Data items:
____________

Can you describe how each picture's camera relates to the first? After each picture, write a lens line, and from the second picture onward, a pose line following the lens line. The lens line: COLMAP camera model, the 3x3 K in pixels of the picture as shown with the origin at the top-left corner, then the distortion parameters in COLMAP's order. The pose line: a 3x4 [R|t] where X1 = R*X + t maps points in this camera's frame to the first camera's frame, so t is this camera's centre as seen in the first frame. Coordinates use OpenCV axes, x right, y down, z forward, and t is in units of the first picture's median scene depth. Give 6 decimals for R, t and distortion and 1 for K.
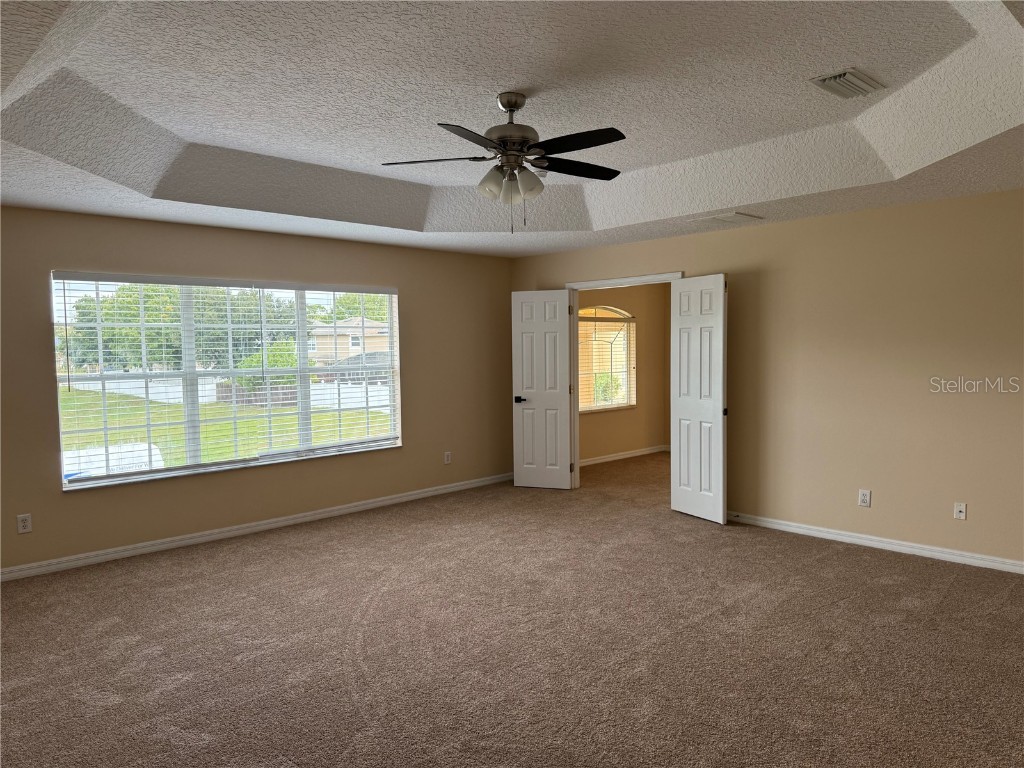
lens RADIAL K [[723.4, 0, 507.6], [0, 723.4, 384.8], [0, 0, 1]] dist [0.078545, -0.098458]
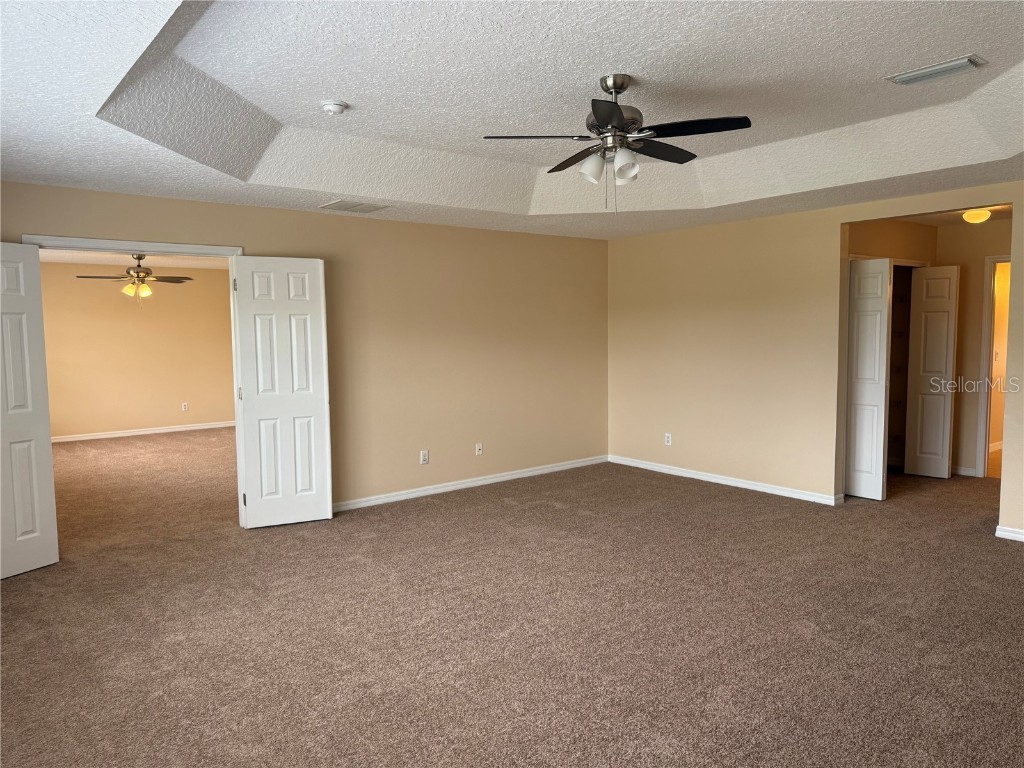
lens RADIAL K [[723.4, 0, 506.2], [0, 723.4, 385.5], [0, 0, 1]] dist [0.078545, -0.098458]
pose [[0.073608, -0.064361, 0.995208, -0.640858], [0.066530, 0.996009, 0.059492, -0.026985], [-0.995066, 0.061832, 0.077596, 0.682130]]
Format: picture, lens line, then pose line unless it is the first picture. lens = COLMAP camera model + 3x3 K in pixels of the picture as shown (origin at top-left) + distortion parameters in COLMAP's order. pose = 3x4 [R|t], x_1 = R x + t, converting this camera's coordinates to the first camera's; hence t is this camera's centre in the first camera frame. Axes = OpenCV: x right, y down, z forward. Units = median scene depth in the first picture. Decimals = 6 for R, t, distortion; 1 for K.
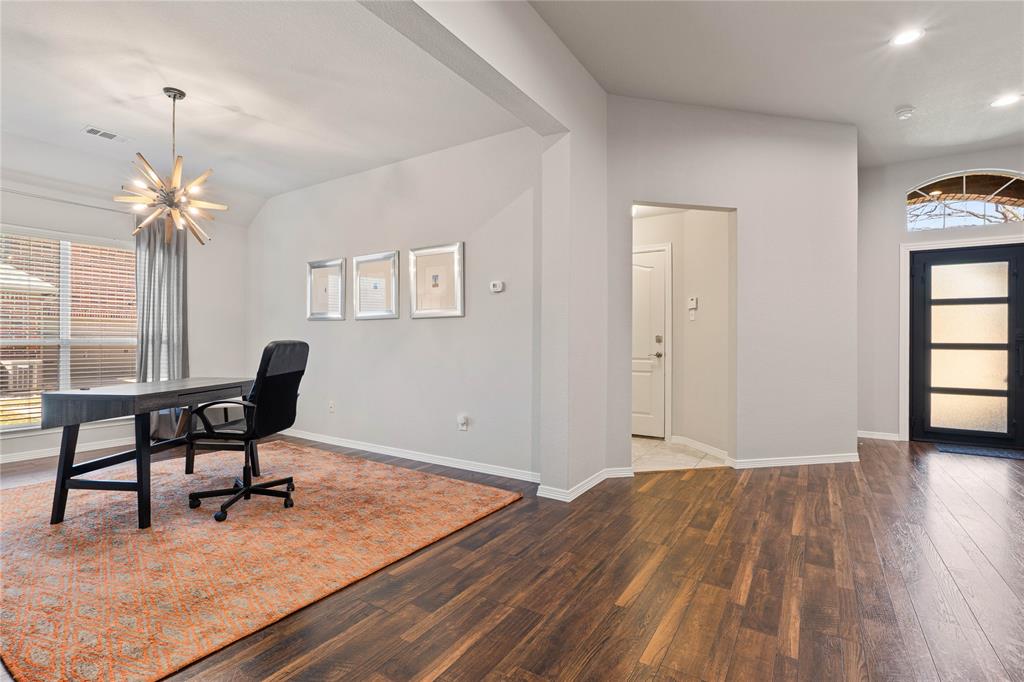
lens RADIAL K [[480.3, 0, 510.6], [0, 480.3, 334.3], [0, 0, 1]] dist [-0.003470, -0.000779]
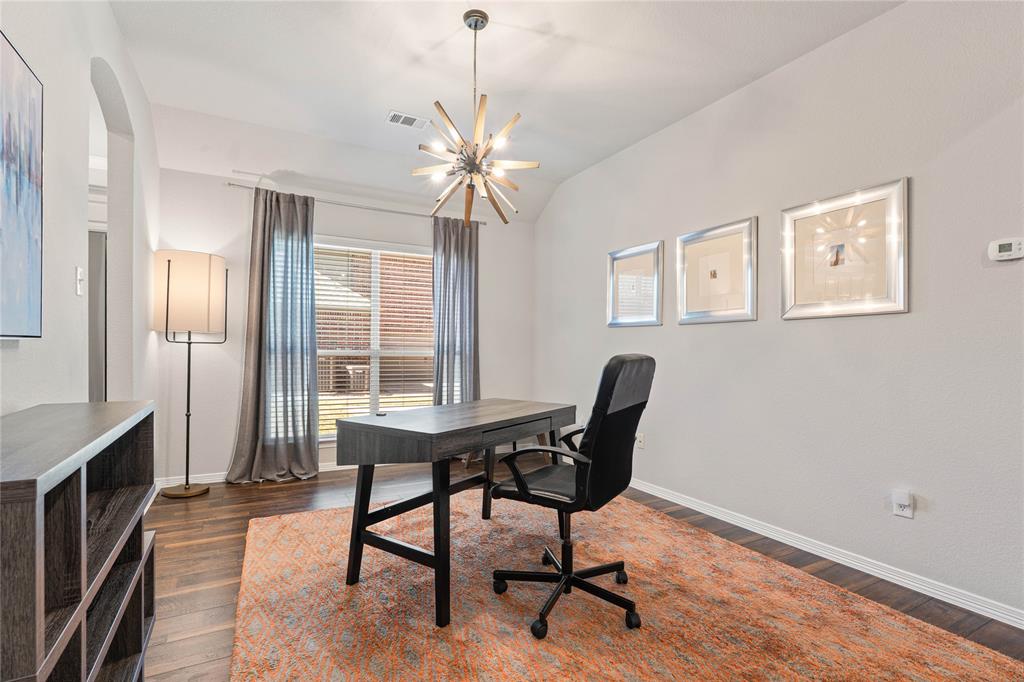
lens RADIAL K [[489.4, 0, 514.2], [0, 489.4, 333.8], [0, 0, 1]] dist [-0.003638, -0.000144]
pose [[0.878339, -0.010947, -0.477912, -0.272653], [0.000510, 0.999759, -0.021964, -0.000039], [0.478037, 0.019048, 0.878133, 0.346235]]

____________

» **EXERCISE DIRECTIONS**:
Express all the entries above as a two-column CSV with the headers instruction and response. Give one row per entry, holding its text and its answer, each in a single quoted field with line breaks turned into spaces, and leave the pictures out.

» **YOUR RESPONSE**:
instruction,response
"Can you describe how each picture's camera relates to the first? After each picture, write a lens line, and from the second picture onward, a pose line following the lens line. The lens line: COLMAP camera model, the 3x3 K in pixels of the picture as shown with the origin at the top-left corner, then the distortion parameters in COLMAP's order. The pose line: a 3x4 [R|t] where X1 = R*X + t maps points in this camera's frame to the first camera's frame, so t is this camera's centre as seen in the first frame. Coordinates use OpenCV axes, x right, y down, z forward, and t is in units of the first picture's median scene depth. Give 6 decimals for R, t and distortion and 1 for K.","lens RADIAL K [[723.4, 0, 507.6], [0, 723.4, 384.8], [0, 0, 1]] dist [0.078545, -0.098458] lens RADIAL K [[723.4, 0, 506.2], [0, 723.4, 385.5], [0, 0, 1]] dist [0.078545, -0.098458] pose [[0.073608, -0.064361, 0.995208, -0.640858], [0.066530, 0.996009, 0.059492, -0.026985], [-0.995066, 0.061832, 0.077596, 0.682130]]"
"Format: picture, lens line, then pose line unless it is the first picture. lens = COLMAP camera model + 3x3 K in pixels of the picture as shown (origin at top-left) + distortion parameters in COLMAP's order. pose = 3x4 [R|t], x_1 = R x + t, converting this camera's coordinates to the first camera's; hence t is this camera's centre in the first camera frame. Axes = OpenCV: x right, y down, z forward. Units = median scene depth in the first picture. Decimals = 6 for R, t, distortion; 1 for K.","lens RADIAL K [[480.3, 0, 510.6], [0, 480.3, 334.3], [0, 0, 1]] dist [-0.003470, -0.000779] lens RADIAL K [[489.4, 0, 514.2], [0, 489.4, 333.8], [0, 0, 1]] dist [-0.003638, -0.000144] pose [[0.878339, -0.010947, -0.477912, -0.272653], [0.000510, 0.999759, -0.021964, -0.000039], [0.478037, 0.019048, 0.878133, 0.346235]]"